The A300's were initially deployed on routes at AA's new and rapidly expanding MIA hub. They flew many Caribbean, SJU, and Central America routes, as well as routes up and down the East Coast. AA was so happy with the 25 A300's they had, so they went and ordered another 10 that they bought.
Around the time of the A300 came online AA was beginning to receive the new 767-300's, these were deployed on the expanding Trans-Atlantic network, especially after AA got TWA's LHR routes. The airline industry took a nose-dive in the early '90's, around the Gulf War time and the ensuing recession. AA was shedding capacity...727-100's were being retired....then there was the decision about the widebody fleet. The choice was to return the leased A300's or retire older DC-10's. The choice was very close in terms of the numbers, and a little persuading by Airbus helped the deal along. Airbus offered for the skin replacement on AA's A300's at no charge so the aircraft would now match the other silver birds of the fleet, instead of the composite gray. The earliest of the DC-10's were retired in the mid-90's lasting through until the end of 2000.
A300's took over DC-10 flying down in the Caribbean. As AA's Latin America market and Trans-Atlantic markets grew in the mid-90's, AA converted some A300's over to be used in 3-Class Trans-Atlantic configuration. These were the only aircraft besides the 777's to have PTV's. They flew routes such as JFK/EWR/BOS - LHR. Other than those few in 3-Class, the A300's were confined to SJU & MIA. They've flown MIA-Eastern Seaboard. SJU-Eastern Seaboard, and Caribbean & Latin America since. AA did fly A300's on MIA-ORD at some point in the mid-90's. I really don't know if they ever flew MIA-DFW or not. However, these aircraft have never been based out of ORD or DFW.
This past winter, the A300's were pulled from Trans-Atlantic service. Of course AA lost one A300 near JFK last November.

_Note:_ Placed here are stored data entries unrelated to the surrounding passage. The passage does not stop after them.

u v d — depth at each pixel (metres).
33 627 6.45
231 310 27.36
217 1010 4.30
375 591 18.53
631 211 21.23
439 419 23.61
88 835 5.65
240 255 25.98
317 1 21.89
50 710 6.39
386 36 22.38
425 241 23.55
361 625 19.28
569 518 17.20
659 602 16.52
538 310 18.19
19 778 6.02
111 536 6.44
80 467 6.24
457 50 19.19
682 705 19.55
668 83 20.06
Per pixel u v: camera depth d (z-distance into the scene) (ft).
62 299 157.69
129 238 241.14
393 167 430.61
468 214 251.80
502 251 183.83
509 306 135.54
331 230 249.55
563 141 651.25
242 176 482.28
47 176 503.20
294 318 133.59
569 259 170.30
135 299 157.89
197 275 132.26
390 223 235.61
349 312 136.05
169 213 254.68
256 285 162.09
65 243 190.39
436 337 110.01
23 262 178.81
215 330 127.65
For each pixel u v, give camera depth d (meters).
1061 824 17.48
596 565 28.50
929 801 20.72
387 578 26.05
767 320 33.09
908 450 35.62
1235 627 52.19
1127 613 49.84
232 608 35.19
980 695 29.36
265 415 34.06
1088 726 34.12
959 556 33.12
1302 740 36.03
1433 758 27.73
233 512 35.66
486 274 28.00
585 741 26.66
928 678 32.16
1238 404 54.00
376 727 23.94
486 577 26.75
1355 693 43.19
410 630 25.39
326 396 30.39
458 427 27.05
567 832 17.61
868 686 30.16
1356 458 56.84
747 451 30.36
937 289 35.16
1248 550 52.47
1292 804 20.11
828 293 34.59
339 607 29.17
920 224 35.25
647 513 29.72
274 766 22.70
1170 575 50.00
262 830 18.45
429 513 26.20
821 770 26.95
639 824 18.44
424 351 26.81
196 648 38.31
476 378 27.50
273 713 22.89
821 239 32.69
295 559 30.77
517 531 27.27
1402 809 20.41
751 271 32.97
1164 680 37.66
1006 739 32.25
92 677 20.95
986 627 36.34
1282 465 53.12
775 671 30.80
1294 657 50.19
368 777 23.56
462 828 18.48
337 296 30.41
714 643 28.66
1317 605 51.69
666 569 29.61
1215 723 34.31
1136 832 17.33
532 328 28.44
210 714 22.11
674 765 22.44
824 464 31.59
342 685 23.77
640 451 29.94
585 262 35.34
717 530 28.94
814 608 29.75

The media incorrectly mis-intepreted the end of A300 Trans-Atlantic service due to Flight 587. This actually was a planned move. Earlier in 2001, AA placed an order for 15 new 767-300ER's. 9 were to replace TWA's hodge-podge fleet of 763's, and the remaining 7 were meant to replace AA's Trans-Atlantic A300's, with the A300's being reconfigured to 2-Class and deployed with the others out of AA. The rational behind this move was to provide a consistent Trans-Atlantic product of 767's & 777's and to also reduce the need for ordering additional narrowbody aircraft for MIA & Caribbean flying in order to use resources elsewhere. Due to the capacity reductions after 9/11, AA had enough available 767's & 777's to pull the A300's from Trans-Atlantic service even without the additional order of 763's that was to delivered beginning in summer of 2002, which has now been reduced to 9 and deferred until Summer 2003. It should be noted that AA is only flying 767-300's and 777's across the pond currently. The other logic behind this move was the removal of a fleet sub-type. Currently there are A300's out or service, stored in the desert out in Roswell, NM. These were some of the Trans-Atlantic A300's that will return to service when the capacity is needed.
AA has no plans of retiring the A300's anytime soon. They are currently between 9-14 years old. Since they are mostly medium haul aircraft, they don't get anywhere near the number of cycles that the narrowbodies get. They will be around likely through the end of the decade. As said before, their cargo capacity is a very important reason for their use. What they carry below deck is just as important as what is on top. The 767 doesn't even come close to matching the cargo capacity of the A300-600R.